My server is sending spam emails. I change the password, I see on ssh file explorer, and I can't see mailing script, I desactiavet the mail function on php.ini, but still sneding emails. And I have strange images on a directory. Is there a solution, without format and reinstall? Thank you
Hello Till, Thank you very much, I just installed Rkhunter and I see a good number of warings here: Performing file properties checks In Checking for rootkits... Performing check of known rootkit files and directories All green [not found] Here the summary: System checks summary ===================== File properties checks... Required commands check failed Files checked: 137 Suspect files: 34 Rootkit checks... Rootkits checked : 245 Possible rootkits: 1 Rootkit names : Xzibit Rootkit Applications checks... Applications checked: 4 Suspect applications: 4 The system checks took: 1 minute and 11 seconds I run chkrootkit-0.49 and not show nothing infected and all good.

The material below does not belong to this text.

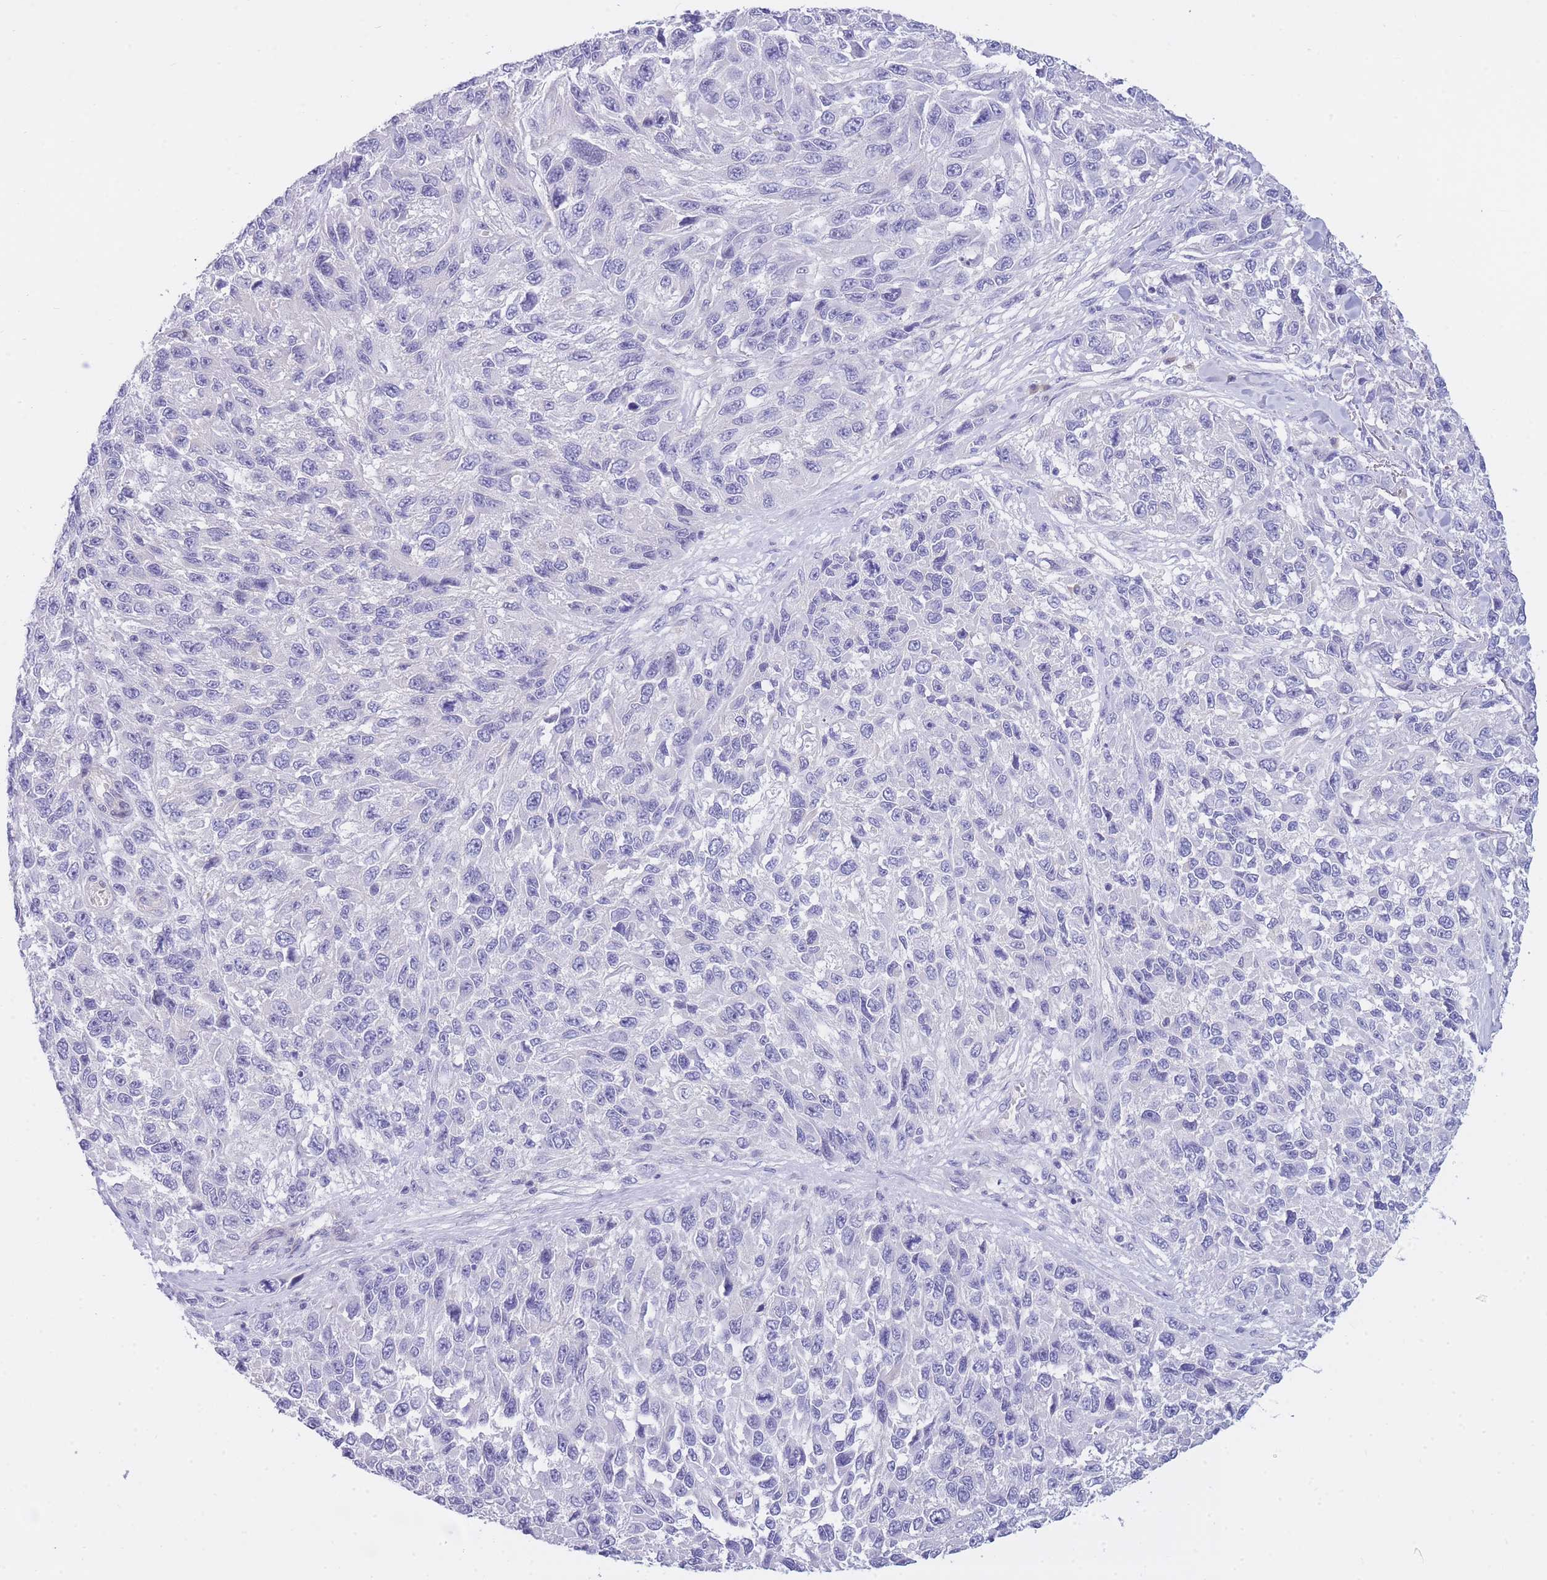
{"staining": {"intensity": "negative", "quantity": "none", "location": "none"}, "tissue": "melanoma", "cell_type": "Tumor cells", "image_type": "cancer", "snomed": [{"axis": "morphology", "description": "Malignant melanoma, NOS"}, {"axis": "topography", "description": "Skin"}], "caption": "IHC photomicrograph of human melanoma stained for a protein (brown), which displays no staining in tumor cells.", "gene": "PRR23B", "patient": {"sex": "female", "age": 96}}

How can I fix this errors? and prevent the spam, and the strange images upload. Thank you Toux
The best thing to do is take the server off-line, and do a reinstall! If your server has been compromised to/by a hacker, the hacker could have added many ways to access your server. So if you fix one problem, the other might still be there and beeing abused by the hacker(s)
you check what proccess i to active on your server and stop it, then chceck why. Spam can be send by cgi script for example. You download all log files on your desktop and analize it. Check who use shell, ftp last time and what was change. Check you upgrade. you disable fopen in php.ini for suphp, fast-cgi etc. If a hacker has no access to root, you have chance fix the server, other way is better reinstall all.